In Smart Cities of the Future, Posters and Street Signs Can Talk

University of Washington engineers show how “smart” posters can send a message via FM radio waves to smartphone or car radio

Engineers tested the new technology with this poster at a Seattle bus stop. University of Washington

One day, signs may be able to talk to us through our phones and our car radios.

Okay, so this may not be a technological breakthrough you’ve long awaited. Given how much time we already spend interacting with devices, you may be wondering if we really need to have more opportunities for inanimate objects to communicate with us.

Allow Vikram Iyer to explain.

“We think this is a technique that can really be used in smart cities to provide people with information when they’re outdoors,” he says.

Iyer is part of an engineering team at the University of Washington that just published a study showing how FM radio waves can be used to transmit data and audio from a sign, or even clothing.

The research shows that it is possible for a smart phone or a car radio to play a message sent from a “smart” poster via FM radio signals, instead of relying on WiFi or Bluetooth to transmit it. This involves a technique known as “backscattering,” where audio and data are transmitted on top of existing FM broadcast signals.

“With Bluetooth and WiFi, all the energy has to come from the battery,” Iyer explains. “But we used the energy already being blasted out by those big FM antenna towers.”

The result is that backscattering requires much, much less energy, meaning an outdoor poster or sign could share a message for years while using next to no power.

FM Backscatter

A singing poster

To test their technology, the engineering team created a “singing poster” for a musical group named Simply Three, and put it up near a bus stop. To make the poster “sing,” it needed an antenna with some electronics. The scientists came up with a simple solution.

“We put very thin copper tape on the back of the poster,” explains Anran Wang, a doctoral engineering student and one of the study’s co-authors. That essentially enabled the poster to act like a mini-FM radio station.

Then the scientists tuned into a local NPR station upon whose ambient radio signal their data—the group’s music—were piggybacking.

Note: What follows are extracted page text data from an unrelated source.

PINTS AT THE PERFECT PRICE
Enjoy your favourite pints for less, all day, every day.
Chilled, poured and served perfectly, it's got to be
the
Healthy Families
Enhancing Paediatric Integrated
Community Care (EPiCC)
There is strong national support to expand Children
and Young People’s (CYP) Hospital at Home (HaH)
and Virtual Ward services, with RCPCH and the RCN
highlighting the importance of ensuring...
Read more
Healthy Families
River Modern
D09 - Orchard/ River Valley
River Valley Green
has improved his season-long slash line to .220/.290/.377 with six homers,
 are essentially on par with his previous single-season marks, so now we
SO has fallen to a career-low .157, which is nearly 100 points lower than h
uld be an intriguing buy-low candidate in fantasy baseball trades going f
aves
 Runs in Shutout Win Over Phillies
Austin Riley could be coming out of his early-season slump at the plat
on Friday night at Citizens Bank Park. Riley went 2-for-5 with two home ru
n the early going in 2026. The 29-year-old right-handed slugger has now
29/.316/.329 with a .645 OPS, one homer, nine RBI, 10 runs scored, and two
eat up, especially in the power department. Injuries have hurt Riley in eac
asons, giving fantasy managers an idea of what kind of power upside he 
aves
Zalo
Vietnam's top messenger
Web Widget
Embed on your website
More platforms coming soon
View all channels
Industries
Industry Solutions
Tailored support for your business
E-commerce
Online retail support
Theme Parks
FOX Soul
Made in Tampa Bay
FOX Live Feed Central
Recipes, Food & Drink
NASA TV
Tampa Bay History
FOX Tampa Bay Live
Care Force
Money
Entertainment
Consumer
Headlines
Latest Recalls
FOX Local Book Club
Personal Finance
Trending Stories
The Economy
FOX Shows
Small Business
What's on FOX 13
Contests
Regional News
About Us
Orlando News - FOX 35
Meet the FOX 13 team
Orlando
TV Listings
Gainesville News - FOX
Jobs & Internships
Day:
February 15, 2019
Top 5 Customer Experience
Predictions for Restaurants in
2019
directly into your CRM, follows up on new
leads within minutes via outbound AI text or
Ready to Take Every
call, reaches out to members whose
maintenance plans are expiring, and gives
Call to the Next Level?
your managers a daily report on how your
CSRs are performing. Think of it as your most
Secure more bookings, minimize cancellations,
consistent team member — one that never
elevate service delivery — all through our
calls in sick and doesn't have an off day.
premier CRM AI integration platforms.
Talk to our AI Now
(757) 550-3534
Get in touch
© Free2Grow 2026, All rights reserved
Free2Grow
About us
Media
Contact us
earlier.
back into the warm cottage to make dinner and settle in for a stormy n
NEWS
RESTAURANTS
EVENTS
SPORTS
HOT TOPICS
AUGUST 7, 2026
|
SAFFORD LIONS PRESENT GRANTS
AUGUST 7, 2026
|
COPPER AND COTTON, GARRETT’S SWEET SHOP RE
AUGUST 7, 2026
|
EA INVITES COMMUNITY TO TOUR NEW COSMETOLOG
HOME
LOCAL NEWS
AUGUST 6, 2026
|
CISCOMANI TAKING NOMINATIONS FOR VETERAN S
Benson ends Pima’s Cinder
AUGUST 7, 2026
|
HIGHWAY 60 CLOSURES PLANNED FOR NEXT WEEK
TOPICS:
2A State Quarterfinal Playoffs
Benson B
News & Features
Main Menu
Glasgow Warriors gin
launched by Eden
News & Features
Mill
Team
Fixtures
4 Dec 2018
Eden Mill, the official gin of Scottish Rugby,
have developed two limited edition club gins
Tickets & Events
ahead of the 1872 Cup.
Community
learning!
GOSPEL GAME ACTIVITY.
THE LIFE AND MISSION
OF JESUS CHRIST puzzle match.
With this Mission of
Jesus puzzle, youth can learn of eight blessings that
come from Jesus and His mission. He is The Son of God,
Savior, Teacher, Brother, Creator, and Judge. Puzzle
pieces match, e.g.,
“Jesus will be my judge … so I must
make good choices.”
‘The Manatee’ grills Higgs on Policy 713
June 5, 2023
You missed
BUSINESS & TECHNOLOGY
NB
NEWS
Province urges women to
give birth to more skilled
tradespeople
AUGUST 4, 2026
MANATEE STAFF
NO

The poster was able to manipulate the signal in a way that encoded a sample Simply Three song on top of the NPR news broadcast. Smartphones were able to pick up the music from 10 to 12 feet away, while a car radio 60 feet away could play the music. 

The team also did a variation of the experiment using a T-shirt. Using FM radio waves, the shirt, with conductive thread woven into it, was able to act as an antenna and transmit data to a smartphone. That showed that clothing could be used with sensors to monitor a person’s vital signs without the need for constant recharging.

In Smart Cities of the Future, Posters and Street Signs Can Talk
The team experimented with transmitting data from a T-shirt to a smartphone using ambient FM radio signals. University of Washington

Smarter cities

The scientists were primarily focused on proof of concept, and they appear to be the first research team to prove this method of tapping into existing radio signals can work.

Iyer thinks the technology could be ready for broader application within a year or so. How it might ultimately be used is open to speculation, but he believes there are plenty of possibilities beyond promoting music groups.

“We’ve got signs everywhere on city streets,” he says. “With this kind of technique, you could have them providing helpful information to people. One example might be to communicate with blind people about what’s around them. Or it might be used to tell people about nearby attractions.”

Others on the team have suggested that talking signs could provide more details about upcoming events or provide a link to where a person can buy discounted tickets.

Not that these signs would talk to just anyone passing by. You would need to have your smartphone or radio tuned to a designated FM station. Maybe one day, says Iyer, a specific radio band could be set aside for these kinds of transmissions.

That’s one of the many details about the technique that could be addressed as cities and companies start to take a closer look at how they might use it.

For their part, the researchers have shown it can work, and provide another option—a particularly low-cost one—for an increasingly connected world.

“All technology and advertising is moving in that direction,” says Iyer. “Part of the reason we targeted low-power applications for outdoor environments is that they need to be able to broadcast continuously. You can’t do that with Bluetooth or WiFi.

“We’ve enabled a capability that wasn’t here before.”